Arms control is worth pursuing if it serves American national-security interests. Since Russia has continued the Soviet tradition of cheating on almost every-arms control agreement to date, that is unlikely. A nuclear freeze is not a diplomatic victory, it could be the death knell of the U.S. nuclear triad

The United States and Russia are reportedly close to an agreement to temporarily freeze the number of nuclear warheads on both sides and extend the New Strategic Arms Reduction Treaty (START) treaty for one year, in a move that could be disastrous for America’s nuclear deterrent.

The Trump administration had previously refused a nuclear freeze, insisting China be party to any New START extensions. But officials walked back that demand in August, probably seeking to reach an agreement before the Presidential election in November. The current agreement would extend New START for one year, and then allow for a potential future treaty to replace New START and include China.

Russia has previously resisted a nuclear weapons freeze.

New START caps the number of strategic missiles and heavy bombers to 800 total. Both countries could only deploy 700 launchers and 1,550 nuclear warheads at a maximum.

Russia has to built up its nuclear force since the treaty was signed in 2010 as the U.S. reduced deployed nuclear forces in every category.

The treaty suffers from a number of loopholes. For example, the treaty presumes bombers to carry only one warhead, while they actually can carry many more. This allows Russia to have an estimated 2,690 deployed nuclear warheads in its strategic forces as of 2019. The treaty was also criticized when it was negotiated for its weak verification mechanisms.

Russia has also been developing a range of strategic “superweapons” not covered in New START. One, called the Poseidon, is a drone which would detonate a nuclear weapon near an enemy coast creating a radioactive tsunami.

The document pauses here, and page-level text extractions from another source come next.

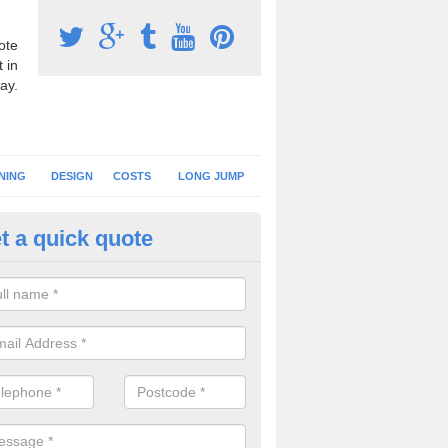
ote
 in
ay.
NING
DESIGN
COSTS
LONG JUMP
t a quick quote
nning Surface Installation in A
ommon
schools and clubs have running surface installation carried out to cre
tics facilities which can be used for different events.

New START also did not include tactical nuclear weapons where Russia has a 10:1 advantage. Tactical nuclear weapons are central to Russia’s “escalate to deescalate” strategy. Russia could invade a neighboring country (as they did in Ukraine in 2014) using a tactical nuclear weapon that would kill a few thousand people.

The United States and the North Atlantic Treaty Organization (NATO) do not have comparable tactical weapons. The choice would be using a strategic weapon—and risking full scale nuclear war—or giving in to Russian demands. Surrender would be more likely if Russia, after showing willingness to use smaller tactical nuclear weapons, threatened to use a superweapon.